:: ACTIVITY ::
Lines below starting with the line with "оторизирана от клиента марка" and going on through the line with "T/T, L/C, Western Union, Paypal" must be output exactly; the rest of the records must be left out.

:: GIVEN RECORDS ::
○ ○ ○ ○

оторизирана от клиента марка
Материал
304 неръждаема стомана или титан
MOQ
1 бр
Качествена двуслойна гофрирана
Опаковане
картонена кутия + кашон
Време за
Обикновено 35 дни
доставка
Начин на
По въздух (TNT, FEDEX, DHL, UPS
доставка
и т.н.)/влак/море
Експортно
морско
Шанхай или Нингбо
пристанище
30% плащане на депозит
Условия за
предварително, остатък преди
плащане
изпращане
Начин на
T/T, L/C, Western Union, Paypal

○ ○ ○ ○

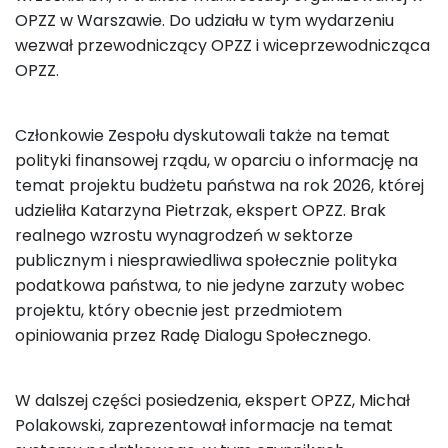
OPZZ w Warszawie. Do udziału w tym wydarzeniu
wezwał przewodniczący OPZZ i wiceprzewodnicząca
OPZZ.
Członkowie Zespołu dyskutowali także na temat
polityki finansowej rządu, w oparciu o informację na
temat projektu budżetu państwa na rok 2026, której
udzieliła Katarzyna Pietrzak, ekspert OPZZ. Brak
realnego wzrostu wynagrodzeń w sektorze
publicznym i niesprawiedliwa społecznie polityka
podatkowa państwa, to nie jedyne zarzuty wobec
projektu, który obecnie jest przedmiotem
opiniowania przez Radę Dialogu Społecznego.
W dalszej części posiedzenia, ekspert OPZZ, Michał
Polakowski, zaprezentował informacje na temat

○ ○ ○ ○

:: RESPONSE ::
оторизирана от клиента марка
Материал
304 неръждаема стомана или титан
MOQ
1 бр
Качествена двуслойна гофрирана
Опаковане
картонена кутия + кашон
Време за
Обикновено 35 дни
доставка
Начин на
По въздух (TNT, FEDEX, DHL, UPS
доставка
и т.н.)/влак/море
Експортно
морско
Шанхай или Нингбо
пристанище
30% плащане на депозит
Условия за
предварително, остатък преди
плащане
изпращане
Начин на
T/T, L/C, Western Union, Paypal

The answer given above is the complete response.